Each line of the listing that contains the word "Install" is to be copied.

(THE INPUT begins)

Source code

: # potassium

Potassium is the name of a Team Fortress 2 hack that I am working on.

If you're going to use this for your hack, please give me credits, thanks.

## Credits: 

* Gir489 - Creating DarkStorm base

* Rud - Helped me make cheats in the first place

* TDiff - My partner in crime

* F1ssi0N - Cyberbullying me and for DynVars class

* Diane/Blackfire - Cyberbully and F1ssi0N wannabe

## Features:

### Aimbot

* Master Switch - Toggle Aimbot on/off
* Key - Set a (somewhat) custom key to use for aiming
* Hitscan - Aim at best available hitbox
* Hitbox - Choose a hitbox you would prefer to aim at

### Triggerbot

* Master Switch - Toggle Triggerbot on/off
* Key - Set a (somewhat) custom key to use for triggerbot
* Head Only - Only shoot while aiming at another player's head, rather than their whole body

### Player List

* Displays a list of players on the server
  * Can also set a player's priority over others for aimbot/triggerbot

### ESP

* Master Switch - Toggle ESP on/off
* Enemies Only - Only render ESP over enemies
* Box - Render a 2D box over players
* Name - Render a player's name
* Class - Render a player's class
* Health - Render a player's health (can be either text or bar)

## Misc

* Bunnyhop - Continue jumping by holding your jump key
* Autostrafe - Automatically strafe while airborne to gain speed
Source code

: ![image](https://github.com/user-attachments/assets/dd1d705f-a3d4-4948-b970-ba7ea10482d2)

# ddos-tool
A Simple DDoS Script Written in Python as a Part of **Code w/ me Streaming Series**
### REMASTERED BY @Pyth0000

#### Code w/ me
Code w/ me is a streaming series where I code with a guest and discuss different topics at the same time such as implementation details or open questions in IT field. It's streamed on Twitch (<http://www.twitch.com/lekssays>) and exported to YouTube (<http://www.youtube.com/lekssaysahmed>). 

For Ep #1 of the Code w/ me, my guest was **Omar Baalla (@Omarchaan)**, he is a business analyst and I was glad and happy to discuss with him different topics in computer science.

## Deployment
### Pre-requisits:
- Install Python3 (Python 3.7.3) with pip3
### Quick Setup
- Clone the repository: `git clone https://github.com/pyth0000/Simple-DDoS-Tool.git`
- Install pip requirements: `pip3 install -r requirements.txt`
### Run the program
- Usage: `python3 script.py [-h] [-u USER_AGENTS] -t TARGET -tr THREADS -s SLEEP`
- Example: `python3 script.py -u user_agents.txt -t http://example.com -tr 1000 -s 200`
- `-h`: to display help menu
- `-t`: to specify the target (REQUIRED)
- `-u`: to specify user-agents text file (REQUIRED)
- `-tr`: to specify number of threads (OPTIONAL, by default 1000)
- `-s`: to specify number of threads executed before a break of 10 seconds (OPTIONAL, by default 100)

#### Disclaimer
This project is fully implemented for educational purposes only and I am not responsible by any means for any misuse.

(THE INPUT ends)

▶ _RESPONSE TO THE TASK_
- Install Python3 (Python 3.7.3) with pip3
- Install pip requirements: `pip3 install -r requirements.txt`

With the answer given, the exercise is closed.